[Collected data]
§
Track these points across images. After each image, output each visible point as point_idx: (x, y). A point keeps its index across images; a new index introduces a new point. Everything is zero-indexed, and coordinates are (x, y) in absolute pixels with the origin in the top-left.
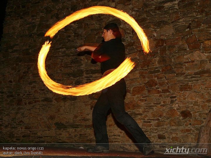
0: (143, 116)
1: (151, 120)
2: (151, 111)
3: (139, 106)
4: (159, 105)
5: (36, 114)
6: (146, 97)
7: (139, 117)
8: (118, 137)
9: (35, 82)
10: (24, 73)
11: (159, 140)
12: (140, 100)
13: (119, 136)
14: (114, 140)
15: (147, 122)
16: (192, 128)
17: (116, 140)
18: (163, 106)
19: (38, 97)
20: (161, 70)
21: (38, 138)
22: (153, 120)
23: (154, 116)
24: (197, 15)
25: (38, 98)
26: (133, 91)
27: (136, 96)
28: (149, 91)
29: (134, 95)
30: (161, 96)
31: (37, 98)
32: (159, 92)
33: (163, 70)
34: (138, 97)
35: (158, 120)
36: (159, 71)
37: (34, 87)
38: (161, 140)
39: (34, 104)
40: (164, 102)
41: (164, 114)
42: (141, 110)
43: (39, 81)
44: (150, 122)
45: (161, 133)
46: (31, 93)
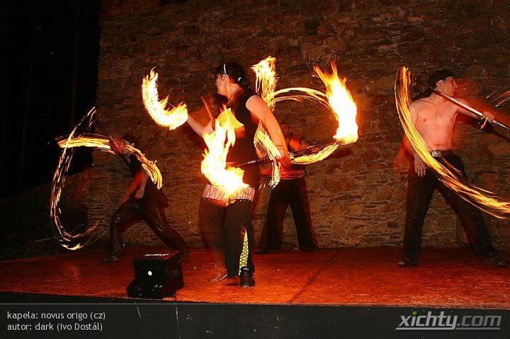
0: (363, 199)
1: (375, 204)
2: (374, 192)
3: (356, 187)
4: (385, 184)
5: (182, 201)
6: (366, 173)
7: (357, 200)
8: (328, 229)
9: (173, 153)
10: (150, 140)
11: (389, 229)
12: (357, 178)
13: (329, 227)
14: (322, 233)
15: (371, 207)
16: (435, 212)
17: (325, 233)
18: (391, 184)
19: (182, 176)
20: (384, 137)
21: (190, 236)
22: (379, 203)
23: (379, 198)
24: (428, 65)
25: (183, 178)
26: (345, 165)
27: (350, 173)
28: (369, 166)
29: (347, 171)
30: (386, 171)
31: (181, 178)
32: (383, 166)
33: (387, 138)
34: (352, 174)
35: (386, 203)
36: (380, 138)
37: (172, 162)
38: (393, 229)
39: (176, 187)
40: (391, 180)
41: (394, 196)
42: (359, 192)
43: (179, 152)
44: (374, 207)
45: (391, 220)
46: (168, 171)
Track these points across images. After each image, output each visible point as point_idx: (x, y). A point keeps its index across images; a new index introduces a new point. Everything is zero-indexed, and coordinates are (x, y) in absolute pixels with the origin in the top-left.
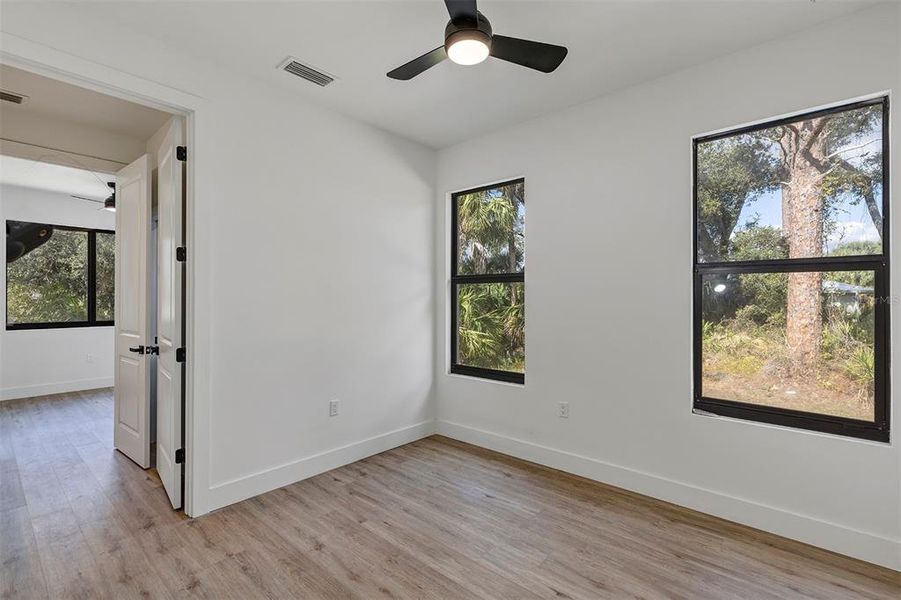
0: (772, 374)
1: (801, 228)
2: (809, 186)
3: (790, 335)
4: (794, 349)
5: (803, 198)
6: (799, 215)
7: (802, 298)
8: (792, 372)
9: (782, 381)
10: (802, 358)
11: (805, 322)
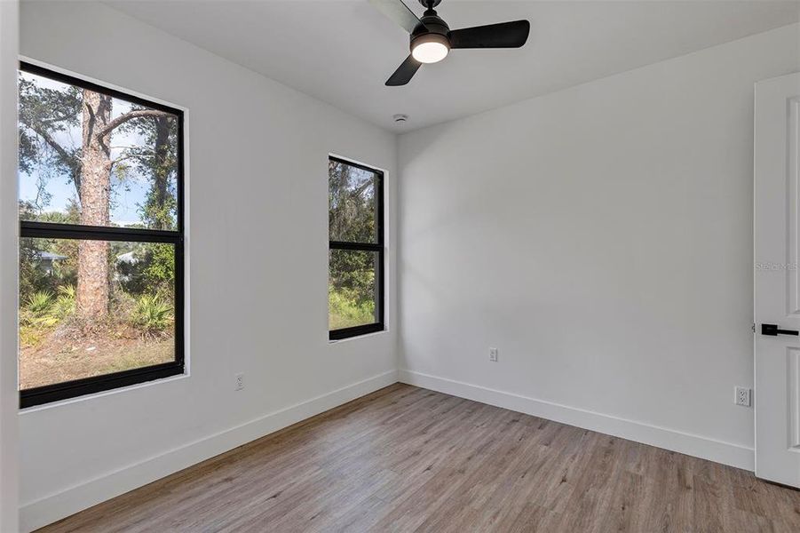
0: (68, 336)
1: (94, 202)
2: (101, 168)
3: (82, 298)
4: (87, 309)
5: (96, 177)
6: (92, 190)
7: (94, 264)
8: (86, 332)
9: (79, 341)
10: (94, 316)
11: (97, 285)
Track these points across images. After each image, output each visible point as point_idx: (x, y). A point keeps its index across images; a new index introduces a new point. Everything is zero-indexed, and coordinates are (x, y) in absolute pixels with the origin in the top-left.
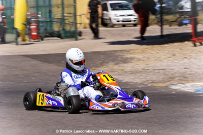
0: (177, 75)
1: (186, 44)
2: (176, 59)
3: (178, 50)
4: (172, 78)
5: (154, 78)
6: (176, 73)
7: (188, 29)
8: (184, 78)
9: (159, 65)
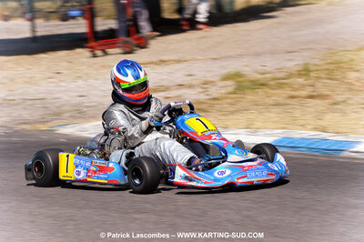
0: (66, 108)
1: (78, 54)
2: (62, 81)
3: (65, 64)
4: (58, 115)
5: (26, 115)
6: (64, 105)
7: (79, 26)
8: (80, 114)
9: (33, 91)
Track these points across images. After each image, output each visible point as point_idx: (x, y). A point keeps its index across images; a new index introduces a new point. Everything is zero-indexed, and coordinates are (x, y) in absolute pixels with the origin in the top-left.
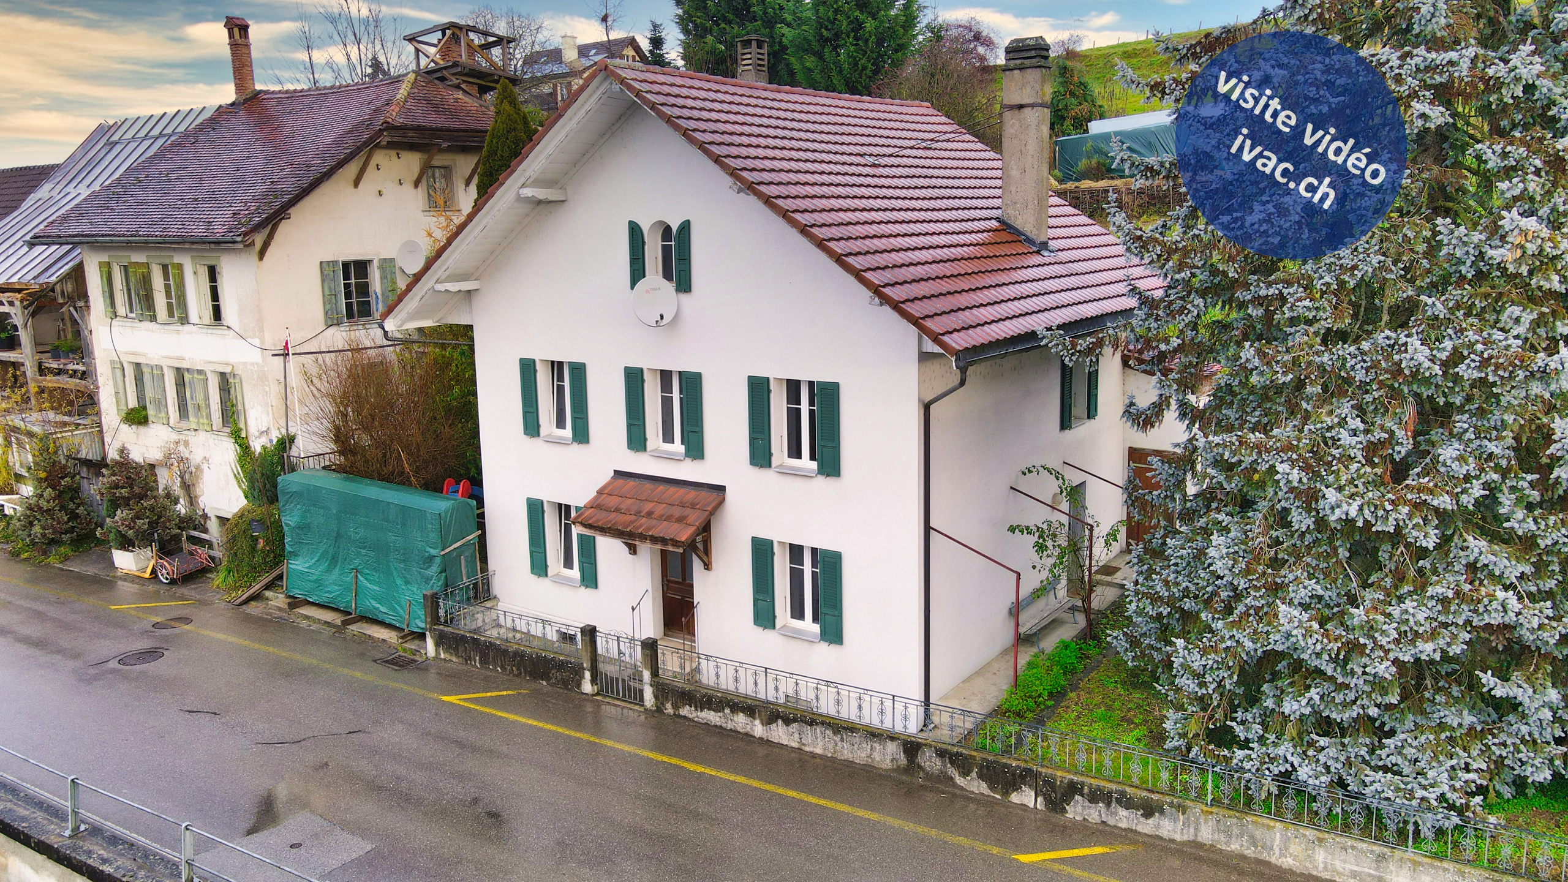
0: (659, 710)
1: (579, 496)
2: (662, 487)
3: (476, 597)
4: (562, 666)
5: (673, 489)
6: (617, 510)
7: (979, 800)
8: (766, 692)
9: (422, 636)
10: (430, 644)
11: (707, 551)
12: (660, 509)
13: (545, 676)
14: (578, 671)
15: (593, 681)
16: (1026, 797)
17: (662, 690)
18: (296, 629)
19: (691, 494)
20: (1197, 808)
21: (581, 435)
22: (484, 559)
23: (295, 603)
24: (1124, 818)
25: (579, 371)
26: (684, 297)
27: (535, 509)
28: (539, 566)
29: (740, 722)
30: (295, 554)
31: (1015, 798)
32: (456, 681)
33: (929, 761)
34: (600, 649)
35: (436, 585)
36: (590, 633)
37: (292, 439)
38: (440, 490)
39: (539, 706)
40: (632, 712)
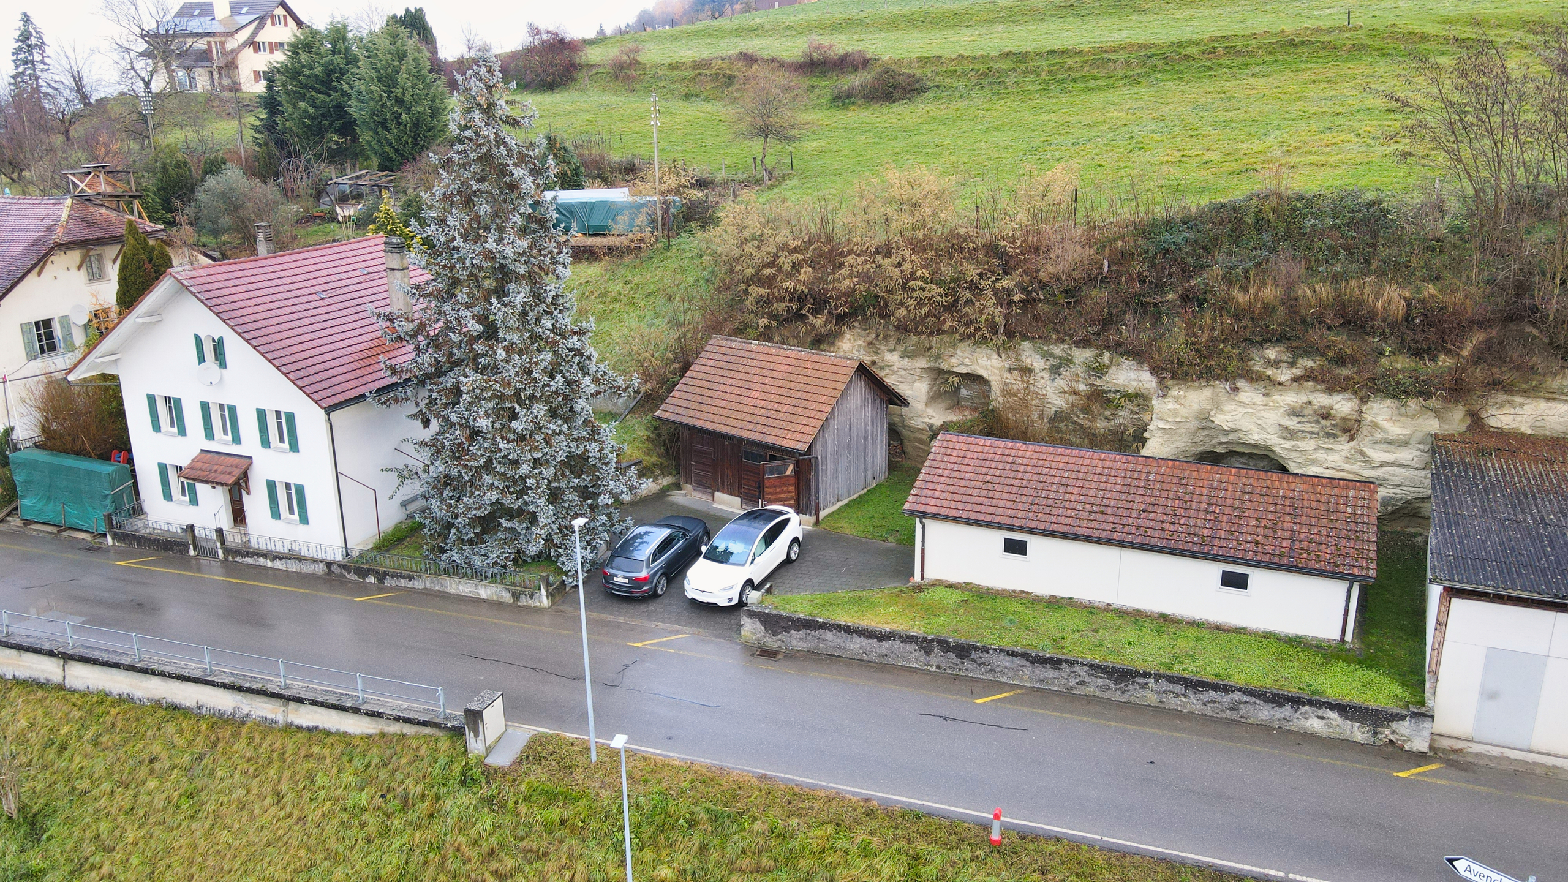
0: (226, 560)
1: (185, 463)
2: (223, 457)
3: (134, 513)
4: (178, 544)
5: (228, 458)
6: (201, 469)
7: (355, 583)
8: (271, 547)
9: (105, 535)
10: (109, 539)
11: (247, 486)
12: (221, 469)
13: (171, 549)
14: (186, 546)
15: (195, 549)
16: (371, 579)
17: (227, 551)
18: (29, 536)
19: (236, 461)
20: (424, 576)
21: (182, 432)
22: (137, 493)
23: (27, 523)
24: (403, 583)
25: (178, 402)
26: (224, 371)
27: (163, 469)
28: (168, 496)
29: (261, 561)
30: (24, 497)
31: (367, 580)
32: (124, 556)
33: (336, 569)
34: (197, 534)
35: (111, 509)
36: (191, 527)
37: (12, 429)
38: (109, 459)
39: (167, 563)
40: (215, 563)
§
**Exercise objective**
With images excluded, write the records above out again exactly.

**Finished task**
Track these points across images. After each image, output each visible point as point_idx: (x, y). A point keeps its index across images; a new index introduces a new point. Everything is zero-indexed, and coordinates are (x, y) in absolute pixels with the origin in the top-left.
0: (143, 116)
1: (151, 120)
2: (151, 111)
3: (139, 106)
4: (159, 105)
5: (36, 114)
6: (146, 97)
7: (139, 117)
8: (118, 137)
9: (35, 82)
10: (24, 73)
11: (159, 140)
12: (140, 100)
13: (119, 136)
14: (114, 140)
15: (147, 122)
16: (192, 128)
17: (116, 140)
18: (163, 106)
19: (38, 97)
20: (161, 70)
21: (38, 138)
22: (153, 120)
23: (154, 116)
24: (197, 15)
25: (38, 98)
26: (133, 91)
27: (136, 96)
28: (149, 91)
29: (134, 95)
30: (161, 96)
31: (37, 98)
32: (159, 92)
33: (163, 70)
34: (138, 97)
35: (158, 120)
36: (159, 71)
37: (34, 87)
38: (161, 140)
39: (34, 104)
40: (164, 102)
41: (164, 114)
42: (141, 110)
43: (39, 81)
44: (150, 122)
45: (161, 133)
46: (31, 93)
0: (363, 199)
1: (375, 204)
2: (374, 192)
3: (356, 187)
4: (385, 184)
5: (182, 201)
6: (366, 173)
7: (357, 200)
8: (328, 229)
9: (173, 153)
10: (150, 140)
11: (389, 229)
12: (357, 178)
13: (329, 227)
14: (322, 233)
15: (371, 207)
16: (435, 212)
17: (325, 233)
18: (391, 184)
19: (182, 176)
20: (384, 137)
21: (190, 236)
22: (379, 203)
23: (379, 198)
24: (428, 65)
25: (183, 178)
26: (345, 165)
27: (350, 173)
28: (369, 166)
29: (347, 171)
30: (386, 171)
31: (181, 178)
32: (383, 166)
33: (387, 138)
34: (352, 174)
35: (386, 203)
36: (380, 138)
37: (172, 162)
38: (393, 229)
39: (176, 187)
40: (391, 180)
41: (394, 196)
42: (359, 192)
43: (179, 152)
44: (374, 207)
45: (391, 220)
46: (168, 171)
Track these points across images. After each image, output each visible point as point_idx: (x, y). A point keeps its index across images; a new index introduces a new point. Everything is zero-indexed, and coordinates are (x, y) in absolute pixels with the origin in the top-left.
0: (772, 374)
1: (801, 228)
2: (809, 186)
3: (790, 335)
4: (794, 349)
5: (803, 198)
6: (799, 215)
7: (802, 298)
8: (792, 372)
9: (782, 381)
10: (802, 358)
11: (805, 322)
0: (68, 336)
1: (94, 202)
2: (101, 168)
3: (82, 298)
4: (87, 309)
5: (96, 177)
6: (92, 190)
7: (94, 264)
8: (86, 332)
9: (79, 341)
10: (94, 316)
11: (97, 285)
Track these points across images. After each image, output each visible point as point_idx: (x, y). A point keeps its index across images; a new index introduces a new point. Everything is zero-indexed, and coordinates are (x, y) in absolute pixels with the origin in the top-left.
0: (177, 75)
1: (186, 44)
2: (176, 59)
3: (178, 50)
4: (172, 78)
5: (154, 78)
6: (176, 73)
7: (188, 29)
8: (184, 78)
9: (159, 65)
0: (66, 108)
1: (78, 54)
2: (62, 81)
3: (65, 64)
4: (58, 115)
5: (26, 115)
6: (64, 105)
7: (79, 26)
8: (80, 114)
9: (33, 91)
Track these points across images. After each image, output each visible point as point_idx: (x, y). A point keeps its index across images; a new index introduces a new point. Everything is zero-indexed, and coordinates are (x, y) in absolute pixels with the origin in the top-left.
0: (659, 710)
1: (579, 496)
2: (662, 487)
3: (476, 597)
4: (562, 666)
5: (673, 489)
6: (617, 510)
7: (979, 800)
8: (766, 692)
9: (422, 636)
10: (430, 644)
11: (707, 551)
12: (660, 509)
13: (545, 676)
14: (578, 671)
15: (593, 681)
16: (1026, 797)
17: (662, 690)
18: (296, 629)
19: (691, 494)
20: (1197, 808)
21: (581, 435)
22: (484, 559)
23: (295, 603)
24: (1124, 818)
25: (579, 371)
26: (684, 297)
27: (535, 509)
28: (539, 566)
29: (740, 722)
30: (295, 554)
31: (1015, 798)
32: (456, 681)
33: (929, 761)
34: (600, 649)
35: (436, 585)
36: (590, 633)
37: (292, 439)
38: (440, 490)
39: (539, 706)
40: (632, 712)
0: (226, 560)
1: (185, 463)
2: (223, 457)
3: (134, 513)
4: (178, 544)
5: (228, 458)
6: (201, 469)
7: (355, 583)
8: (271, 547)
9: (105, 535)
10: (109, 539)
11: (247, 486)
12: (221, 469)
13: (171, 549)
14: (186, 546)
15: (195, 549)
16: (371, 579)
17: (227, 551)
18: (29, 536)
19: (236, 461)
20: (424, 576)
21: (182, 432)
22: (137, 493)
23: (27, 523)
24: (403, 583)
25: (178, 402)
26: (224, 371)
27: (163, 469)
28: (168, 496)
29: (261, 561)
30: (24, 497)
31: (367, 580)
32: (124, 556)
33: (336, 569)
34: (197, 534)
35: (111, 509)
36: (191, 527)
37: (12, 429)
38: (109, 459)
39: (167, 563)
40: (215, 563)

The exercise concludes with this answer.